The CEDIA Expo is coming up in a few weeks – and already home theater projectors aimed at this custom install crowd are starting to be released. Last year was an important year as it marked the introduction of the first 1080p 3D home theater projectors. This year, we should see the introduction of 480Hz 3LCD projectors, as well as 3D projectors based upon Epson’s new reflective LCD panel technology. In addition, I am sure we will see improvements in the DLP and LCoS-based 1080p 3D projectors introduced last year.
Already in the public domain is the newly released PT-AE7000U projector from Panasonic. This projector breaks new ground in the use of a new 480Hz transparent 3LCD panel with FHD resolution. This is fast enough to offer 3D capabilities. It is also Panasonic’s first FHD home theater projector.
The optical system of the PT-AE7000U features a new 200-watt Red-Rich Lamp. The new LCD panels also offer a higher aperture ratio for increased red luminance and brightness output. The result is a 1080p projector with 2000 lumens of luminance and a 300,000:1 dynamic contrast ratio.
The projector is also equipped with a dual-core processing engine so that the projector can process 3D signals with all of the benefits of 2D image enhancements. It is a shutter-glass-based solution that also includes 2D-to-3D conversion. The three HDMI inputs support x.v.Color and Deep Color, and there is lens shift capability for 100 percent vertical adjustment and 26 percent horizontal adjustment. This should be a pretty sweet home theater projector when it ships in September with an MSRP of $3,499.
Until just recently, an under-$5K 3D 1080p home theater projector was not available.

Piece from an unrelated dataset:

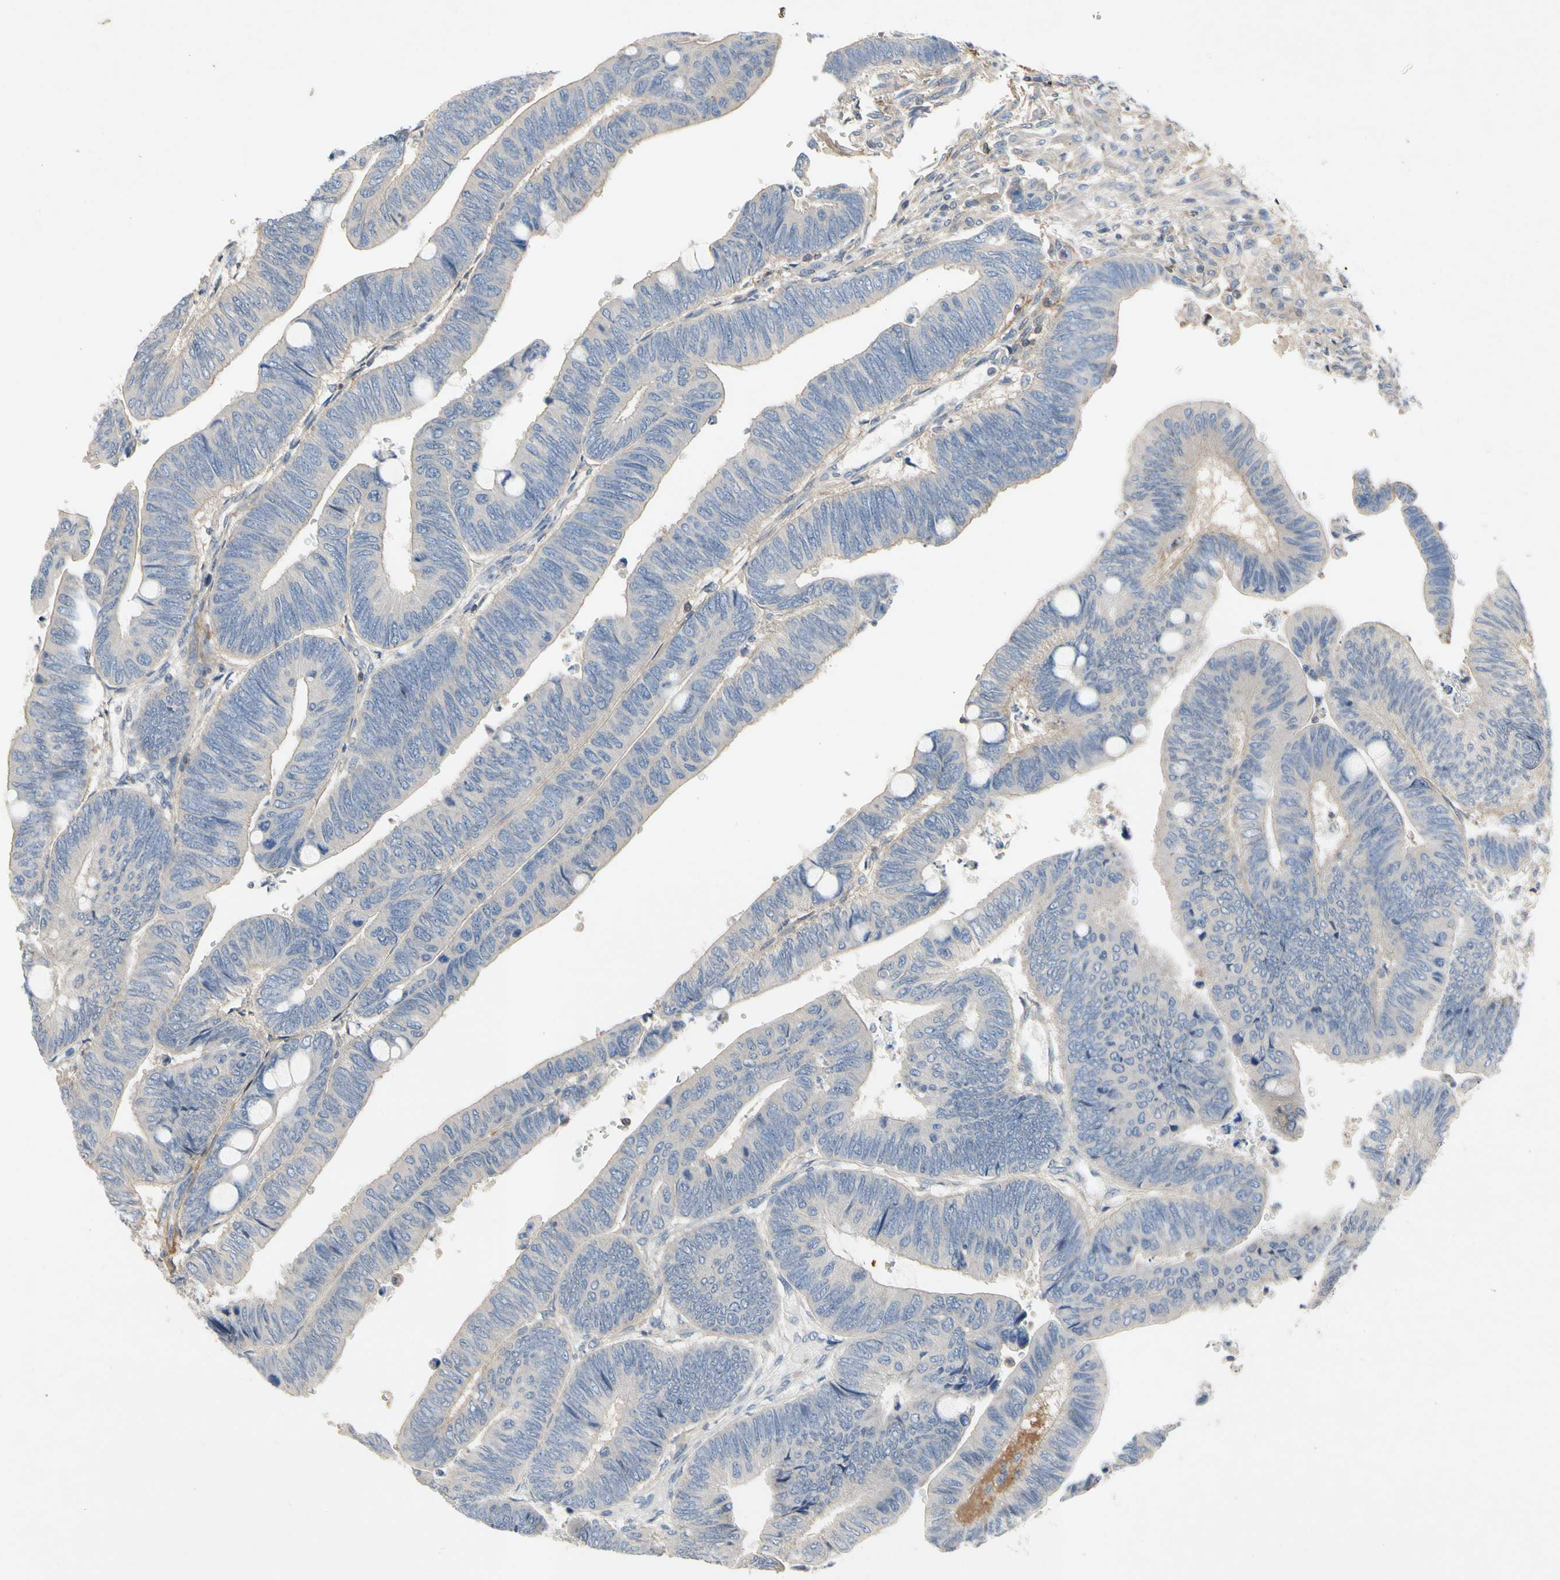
{"staining": {"intensity": "negative", "quantity": "none", "location": "none"}, "tissue": "colorectal cancer", "cell_type": "Tumor cells", "image_type": "cancer", "snomed": [{"axis": "morphology", "description": "Normal tissue, NOS"}, {"axis": "morphology", "description": "Adenocarcinoma, NOS"}, {"axis": "topography", "description": "Rectum"}, {"axis": "topography", "description": "Peripheral nerve tissue"}], "caption": "Tumor cells show no significant protein staining in colorectal cancer (adenocarcinoma).", "gene": "CRTAC1", "patient": {"sex": "male", "age": 92}}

At InfoComm, Sony started the move to offer sub-$5K FHD projectors with the introduction of the VPL-HW30ES. This mid-range home-theater projector is priced at $3,700 and began shipping in July 2011. The active shutter 3D glasses (TDG-PJ1) and 3D transmitter (TMR-PJ1) are also available at $130 and $80, respectively.
The VPL-HW30ES incorporates Sony’s latest 240Hz SXRD (LCOS) 1080p panel technology and 3D output using shutter glasses. By moving to a dual lamp design, Sony nearly tripled the previous model’s output to 1300 lumens. Contrast is rated at 70K:1.
We also heard that Sharp will launch the XV-Z17000 in September. This is a DLP-based 1080p 3D home theater projector that offers 30K:1 dynamic contrast and 1600 lumens. Pricing is expected to be about $5,200.
Yesterday, Optoma disclosed its first 1080p 3D projectors aimed at the custom install market. The HD8300 offers 1,500 lumens, the latest generation of frame-interpolation processing, PureMotion4D (customized processing levels for the elimination of motion blur), lens shift, a 1.5X zoom and ISF calibration.
The projector is designed to work with RF-synchronized shutter glasses and the two HDMI 1.4a ports can support top/bottom and side-by-side broadcast 3D formats. Dynamic contrast is rated at 30K:1 (ANSI contrast is 700:1). The HD3300 is Optoma’s top-of-the-line home theater projector that will be offered at $4,499.
But perhaps the more interesting product they have released is the HD3300. This is a cross-over platform that will be offered for $1,999. It still features FHD 3D capability, but with reduced video performance and more brightness (2,000 lumens). Dynamic contrast is 5000:1 and ANSI contrast is 500:1. This level of performance is probably going to be very acceptable for a lot of users.